With the housing and real estate crash of the past decade, American investors who are willing to risk involving their capital in new development projects are few and far between. Instead, real estate developers have been turning to a more cash ready funding source- foreign investors working through the EB-5 investment visa program. Since many of these foreign investors choose to fulfill their visa obligations by funding an EB-5 affiliated Regional Center, real estate developers have clamoring to become officially designated Regional Center investment businesses. But that may not be the best option.
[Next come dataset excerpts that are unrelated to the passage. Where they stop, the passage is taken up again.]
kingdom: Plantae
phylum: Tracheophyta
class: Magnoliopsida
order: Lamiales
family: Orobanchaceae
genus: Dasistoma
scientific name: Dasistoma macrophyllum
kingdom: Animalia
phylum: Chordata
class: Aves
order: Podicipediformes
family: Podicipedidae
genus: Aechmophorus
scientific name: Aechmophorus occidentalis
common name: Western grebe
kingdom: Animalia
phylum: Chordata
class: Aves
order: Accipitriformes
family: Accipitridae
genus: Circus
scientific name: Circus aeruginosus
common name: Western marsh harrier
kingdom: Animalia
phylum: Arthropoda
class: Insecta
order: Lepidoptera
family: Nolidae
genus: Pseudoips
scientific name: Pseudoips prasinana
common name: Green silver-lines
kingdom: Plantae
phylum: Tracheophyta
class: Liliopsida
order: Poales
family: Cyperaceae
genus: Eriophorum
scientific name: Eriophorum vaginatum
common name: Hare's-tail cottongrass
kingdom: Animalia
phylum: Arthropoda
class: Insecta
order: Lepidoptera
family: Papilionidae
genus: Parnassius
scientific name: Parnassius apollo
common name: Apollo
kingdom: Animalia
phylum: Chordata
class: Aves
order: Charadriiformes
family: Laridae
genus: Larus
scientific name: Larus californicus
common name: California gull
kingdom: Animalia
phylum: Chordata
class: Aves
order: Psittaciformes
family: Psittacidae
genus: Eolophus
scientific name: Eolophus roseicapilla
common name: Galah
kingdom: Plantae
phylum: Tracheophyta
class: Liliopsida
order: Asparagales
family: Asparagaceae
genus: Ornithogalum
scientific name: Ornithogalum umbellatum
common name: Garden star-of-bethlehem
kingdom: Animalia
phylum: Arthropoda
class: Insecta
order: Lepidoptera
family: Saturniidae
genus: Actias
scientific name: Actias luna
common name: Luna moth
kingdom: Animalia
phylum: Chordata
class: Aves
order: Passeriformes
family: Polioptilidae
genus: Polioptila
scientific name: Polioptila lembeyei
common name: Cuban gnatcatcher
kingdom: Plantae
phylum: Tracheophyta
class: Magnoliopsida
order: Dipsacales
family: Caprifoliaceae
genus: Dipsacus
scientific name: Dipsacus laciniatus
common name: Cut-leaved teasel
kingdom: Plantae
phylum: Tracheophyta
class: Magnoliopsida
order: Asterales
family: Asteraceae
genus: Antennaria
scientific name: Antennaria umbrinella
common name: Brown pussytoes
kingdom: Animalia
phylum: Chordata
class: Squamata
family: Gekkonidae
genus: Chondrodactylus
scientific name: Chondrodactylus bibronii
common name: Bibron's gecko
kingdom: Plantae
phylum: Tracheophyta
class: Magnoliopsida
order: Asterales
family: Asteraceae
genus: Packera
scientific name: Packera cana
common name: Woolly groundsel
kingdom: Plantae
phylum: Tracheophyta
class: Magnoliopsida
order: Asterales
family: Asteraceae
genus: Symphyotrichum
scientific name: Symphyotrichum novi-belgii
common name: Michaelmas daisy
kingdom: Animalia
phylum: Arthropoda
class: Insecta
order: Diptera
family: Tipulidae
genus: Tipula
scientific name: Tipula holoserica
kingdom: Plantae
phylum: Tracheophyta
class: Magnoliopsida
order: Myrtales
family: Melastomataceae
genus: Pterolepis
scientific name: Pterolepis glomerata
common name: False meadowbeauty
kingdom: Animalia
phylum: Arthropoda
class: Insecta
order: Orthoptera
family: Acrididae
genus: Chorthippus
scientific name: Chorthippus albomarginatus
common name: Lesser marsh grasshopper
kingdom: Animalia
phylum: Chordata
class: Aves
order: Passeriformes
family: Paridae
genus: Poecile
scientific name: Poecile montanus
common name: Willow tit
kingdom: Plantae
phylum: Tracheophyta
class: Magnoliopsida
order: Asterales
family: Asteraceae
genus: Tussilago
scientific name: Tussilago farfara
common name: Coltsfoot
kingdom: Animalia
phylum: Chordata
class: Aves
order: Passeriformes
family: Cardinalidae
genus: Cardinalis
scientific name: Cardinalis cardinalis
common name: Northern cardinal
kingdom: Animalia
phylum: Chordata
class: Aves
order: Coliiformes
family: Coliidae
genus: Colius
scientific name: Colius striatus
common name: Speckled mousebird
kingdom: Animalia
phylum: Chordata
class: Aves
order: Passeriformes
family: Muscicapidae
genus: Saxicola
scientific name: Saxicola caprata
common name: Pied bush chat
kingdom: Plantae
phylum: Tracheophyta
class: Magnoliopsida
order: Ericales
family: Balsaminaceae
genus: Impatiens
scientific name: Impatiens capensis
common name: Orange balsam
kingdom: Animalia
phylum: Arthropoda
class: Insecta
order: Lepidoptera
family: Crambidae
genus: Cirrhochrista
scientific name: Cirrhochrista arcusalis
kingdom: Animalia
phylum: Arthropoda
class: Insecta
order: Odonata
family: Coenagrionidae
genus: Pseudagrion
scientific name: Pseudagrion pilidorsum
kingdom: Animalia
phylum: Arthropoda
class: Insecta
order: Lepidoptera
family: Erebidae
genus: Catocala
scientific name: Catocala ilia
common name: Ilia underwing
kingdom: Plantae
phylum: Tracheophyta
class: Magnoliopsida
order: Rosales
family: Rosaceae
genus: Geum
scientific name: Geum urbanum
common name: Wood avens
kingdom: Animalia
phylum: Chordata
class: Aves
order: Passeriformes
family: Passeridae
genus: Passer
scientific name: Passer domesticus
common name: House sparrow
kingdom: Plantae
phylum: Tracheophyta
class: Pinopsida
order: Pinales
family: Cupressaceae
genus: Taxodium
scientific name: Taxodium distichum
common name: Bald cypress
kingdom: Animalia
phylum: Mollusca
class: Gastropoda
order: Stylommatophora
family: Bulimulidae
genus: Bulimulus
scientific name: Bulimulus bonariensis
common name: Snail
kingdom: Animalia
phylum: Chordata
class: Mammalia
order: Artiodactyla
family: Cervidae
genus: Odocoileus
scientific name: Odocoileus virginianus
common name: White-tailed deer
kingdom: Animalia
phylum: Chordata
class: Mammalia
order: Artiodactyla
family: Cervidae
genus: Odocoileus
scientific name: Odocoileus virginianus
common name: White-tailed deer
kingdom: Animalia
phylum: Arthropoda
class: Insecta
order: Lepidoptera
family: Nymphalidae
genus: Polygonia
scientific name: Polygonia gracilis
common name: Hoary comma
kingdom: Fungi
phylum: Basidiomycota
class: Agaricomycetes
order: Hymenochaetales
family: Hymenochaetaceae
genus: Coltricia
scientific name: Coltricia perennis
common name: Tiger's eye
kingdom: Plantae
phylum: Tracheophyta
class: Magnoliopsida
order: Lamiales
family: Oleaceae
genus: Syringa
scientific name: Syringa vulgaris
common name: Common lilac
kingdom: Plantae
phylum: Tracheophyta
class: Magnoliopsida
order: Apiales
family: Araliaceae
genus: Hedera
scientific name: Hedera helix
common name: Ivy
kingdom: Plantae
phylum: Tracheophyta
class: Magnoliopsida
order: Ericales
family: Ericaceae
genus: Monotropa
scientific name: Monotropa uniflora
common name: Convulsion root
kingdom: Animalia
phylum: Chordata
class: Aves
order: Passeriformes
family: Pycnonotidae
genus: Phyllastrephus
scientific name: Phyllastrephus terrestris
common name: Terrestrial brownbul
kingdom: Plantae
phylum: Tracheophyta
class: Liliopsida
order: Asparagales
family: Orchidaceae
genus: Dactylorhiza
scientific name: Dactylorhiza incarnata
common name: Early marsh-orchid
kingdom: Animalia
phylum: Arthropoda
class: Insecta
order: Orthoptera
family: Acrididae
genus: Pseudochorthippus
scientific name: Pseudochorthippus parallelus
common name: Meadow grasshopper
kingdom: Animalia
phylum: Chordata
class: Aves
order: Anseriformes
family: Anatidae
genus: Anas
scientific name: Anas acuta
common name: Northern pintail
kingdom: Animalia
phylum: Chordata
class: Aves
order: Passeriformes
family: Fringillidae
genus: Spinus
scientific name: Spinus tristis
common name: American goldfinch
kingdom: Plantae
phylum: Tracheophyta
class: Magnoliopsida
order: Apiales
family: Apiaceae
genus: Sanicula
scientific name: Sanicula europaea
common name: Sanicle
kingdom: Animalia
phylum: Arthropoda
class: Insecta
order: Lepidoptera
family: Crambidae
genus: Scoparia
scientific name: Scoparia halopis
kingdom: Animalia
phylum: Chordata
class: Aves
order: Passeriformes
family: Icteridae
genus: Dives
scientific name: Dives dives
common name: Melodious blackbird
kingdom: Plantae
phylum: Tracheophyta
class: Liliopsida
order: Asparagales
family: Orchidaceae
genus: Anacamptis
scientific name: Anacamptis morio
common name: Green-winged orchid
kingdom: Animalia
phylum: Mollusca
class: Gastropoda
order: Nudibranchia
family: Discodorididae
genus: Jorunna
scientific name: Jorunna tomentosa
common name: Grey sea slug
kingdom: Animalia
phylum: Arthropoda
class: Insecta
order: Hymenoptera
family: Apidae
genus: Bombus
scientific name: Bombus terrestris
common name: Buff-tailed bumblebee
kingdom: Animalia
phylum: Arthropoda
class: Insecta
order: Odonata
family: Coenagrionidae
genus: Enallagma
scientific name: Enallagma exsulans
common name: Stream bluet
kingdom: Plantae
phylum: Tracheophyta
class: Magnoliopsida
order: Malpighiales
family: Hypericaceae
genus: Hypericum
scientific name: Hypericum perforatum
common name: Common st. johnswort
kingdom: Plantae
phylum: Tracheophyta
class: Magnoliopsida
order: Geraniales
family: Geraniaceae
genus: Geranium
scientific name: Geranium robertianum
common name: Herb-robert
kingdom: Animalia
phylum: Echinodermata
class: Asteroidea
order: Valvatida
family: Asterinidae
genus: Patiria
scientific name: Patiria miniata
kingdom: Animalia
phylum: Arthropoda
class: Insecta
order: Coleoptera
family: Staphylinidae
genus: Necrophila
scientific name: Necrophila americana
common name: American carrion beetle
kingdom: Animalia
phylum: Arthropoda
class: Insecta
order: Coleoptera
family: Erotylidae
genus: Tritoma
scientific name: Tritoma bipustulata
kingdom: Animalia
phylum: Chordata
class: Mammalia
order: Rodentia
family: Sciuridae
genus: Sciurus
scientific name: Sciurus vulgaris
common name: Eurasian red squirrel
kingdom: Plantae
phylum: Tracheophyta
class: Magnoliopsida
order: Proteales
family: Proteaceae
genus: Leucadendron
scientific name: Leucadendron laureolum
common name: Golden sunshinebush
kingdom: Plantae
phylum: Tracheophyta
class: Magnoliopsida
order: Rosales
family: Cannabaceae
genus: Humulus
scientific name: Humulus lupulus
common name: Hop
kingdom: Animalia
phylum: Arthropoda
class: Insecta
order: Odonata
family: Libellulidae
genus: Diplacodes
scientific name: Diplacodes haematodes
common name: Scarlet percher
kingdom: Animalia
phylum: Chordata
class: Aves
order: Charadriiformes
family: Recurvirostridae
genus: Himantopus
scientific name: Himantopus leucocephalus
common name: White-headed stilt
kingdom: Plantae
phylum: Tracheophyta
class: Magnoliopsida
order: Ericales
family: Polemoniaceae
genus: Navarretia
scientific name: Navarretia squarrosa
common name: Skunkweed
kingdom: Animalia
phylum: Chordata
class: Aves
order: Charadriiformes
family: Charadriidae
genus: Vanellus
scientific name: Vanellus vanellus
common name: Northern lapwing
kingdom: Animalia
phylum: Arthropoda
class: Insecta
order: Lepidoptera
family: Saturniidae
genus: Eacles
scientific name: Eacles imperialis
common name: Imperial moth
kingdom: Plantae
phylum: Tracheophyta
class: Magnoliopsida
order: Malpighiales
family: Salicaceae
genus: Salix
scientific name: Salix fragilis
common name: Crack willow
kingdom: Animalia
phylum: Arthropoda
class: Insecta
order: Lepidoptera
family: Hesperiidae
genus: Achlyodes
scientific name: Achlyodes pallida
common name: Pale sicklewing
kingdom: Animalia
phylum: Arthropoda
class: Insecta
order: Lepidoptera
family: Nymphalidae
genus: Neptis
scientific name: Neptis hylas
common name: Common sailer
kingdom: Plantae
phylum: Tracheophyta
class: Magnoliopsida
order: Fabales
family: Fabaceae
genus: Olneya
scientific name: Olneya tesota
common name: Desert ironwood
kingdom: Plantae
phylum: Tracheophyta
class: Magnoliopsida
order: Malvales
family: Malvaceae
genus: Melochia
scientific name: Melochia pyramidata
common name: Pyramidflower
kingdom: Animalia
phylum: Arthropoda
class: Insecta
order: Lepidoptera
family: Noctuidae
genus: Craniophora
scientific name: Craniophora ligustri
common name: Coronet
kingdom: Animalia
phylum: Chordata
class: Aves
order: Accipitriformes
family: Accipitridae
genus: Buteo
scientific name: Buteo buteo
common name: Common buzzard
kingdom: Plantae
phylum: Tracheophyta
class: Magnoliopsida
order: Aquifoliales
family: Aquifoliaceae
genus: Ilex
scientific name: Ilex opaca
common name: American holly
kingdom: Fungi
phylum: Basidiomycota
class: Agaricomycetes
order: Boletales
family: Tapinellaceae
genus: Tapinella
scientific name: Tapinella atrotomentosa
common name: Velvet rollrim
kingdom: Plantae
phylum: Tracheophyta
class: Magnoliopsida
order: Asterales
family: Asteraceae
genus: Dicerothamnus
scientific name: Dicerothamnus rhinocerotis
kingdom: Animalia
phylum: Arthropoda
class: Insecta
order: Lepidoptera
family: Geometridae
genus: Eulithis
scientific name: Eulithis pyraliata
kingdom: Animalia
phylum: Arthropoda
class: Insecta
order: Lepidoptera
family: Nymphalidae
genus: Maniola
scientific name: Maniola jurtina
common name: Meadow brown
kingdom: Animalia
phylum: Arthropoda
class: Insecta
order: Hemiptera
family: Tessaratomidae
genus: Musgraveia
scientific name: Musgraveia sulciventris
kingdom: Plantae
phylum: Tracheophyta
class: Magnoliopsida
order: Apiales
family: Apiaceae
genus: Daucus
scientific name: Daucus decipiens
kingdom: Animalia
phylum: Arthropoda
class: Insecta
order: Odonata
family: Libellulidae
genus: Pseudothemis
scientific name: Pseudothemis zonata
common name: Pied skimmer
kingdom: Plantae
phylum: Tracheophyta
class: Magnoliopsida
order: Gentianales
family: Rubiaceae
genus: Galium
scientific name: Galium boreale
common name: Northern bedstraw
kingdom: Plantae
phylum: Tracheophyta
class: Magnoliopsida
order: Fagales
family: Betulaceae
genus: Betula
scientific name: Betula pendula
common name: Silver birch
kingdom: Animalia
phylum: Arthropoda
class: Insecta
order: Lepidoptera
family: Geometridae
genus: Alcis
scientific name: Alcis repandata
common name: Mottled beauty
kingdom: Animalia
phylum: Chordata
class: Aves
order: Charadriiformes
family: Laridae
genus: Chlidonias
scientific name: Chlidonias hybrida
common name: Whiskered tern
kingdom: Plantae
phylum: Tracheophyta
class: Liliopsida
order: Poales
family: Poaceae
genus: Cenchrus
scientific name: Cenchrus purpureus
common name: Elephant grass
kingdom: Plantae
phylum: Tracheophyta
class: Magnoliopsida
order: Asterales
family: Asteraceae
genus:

Pros and Cons of Regional Center Designation

Regional Centers can get their projects pre-approved for EB-5 funding and they definitely attract EB-5 investors, but the very characteristics that make them attractive to investors may make it less attractive to run one. Unlike independent businesses, which can only count direct jobs, Regional Centers are allowed to count direct, indirect and induced jobs in full-filling the EB-5 requirement of a minimum of ten jobs created through investor funding. While this makes it easy for both Regional Center and investor to meet their program quota, the Regional Center management is solely responsible for creating and maintaining these jobs, as well as providing the documentation needed to show proof. That’s less work for foreign investors, and more work for Regional Center management. The application and approval process to become a designated Regional Center is also daunting. The process can take up to a year, and the expenditure in time and money can be prohibitive. Once designated, ongoing administration and documentation requirements can be overwhelming. Because of this, some developers choose to go another route.

Alternative Options

One viable option for real estate developers looking to become involved with the EB-5 program is to simply entice a designated Regional Center to “adopt” their development project. The big plus here is that the project gets all the benefits of being involved with the Regional Center and their foreign investors, but the developer doesn’t have the huge responsibility and commitment of managing the Regional Center itself. On the other hand, the developer does have to share project control with the Regional Center manager, and that could mean shared profits as well.

Another option is to forgo Regional Center involvement and work towards attracting multiple EB-5 investors in a development project as an individual business. This can mean less work for developers, since the investors are responsible for much of the planning and documentation requirements. However, it requires a significantly larger number of jobs created and maintained—ten direct jobs per investor—and project pre-approval is not an option, and developers may have a hard time marketing their project to foreign investors.

Finally, for those who find the application and approval process for Regional Center designation more daunting than the ongoing administration and documentation responsibilities required to maintain certification, buying an existing Regional Center is also an option.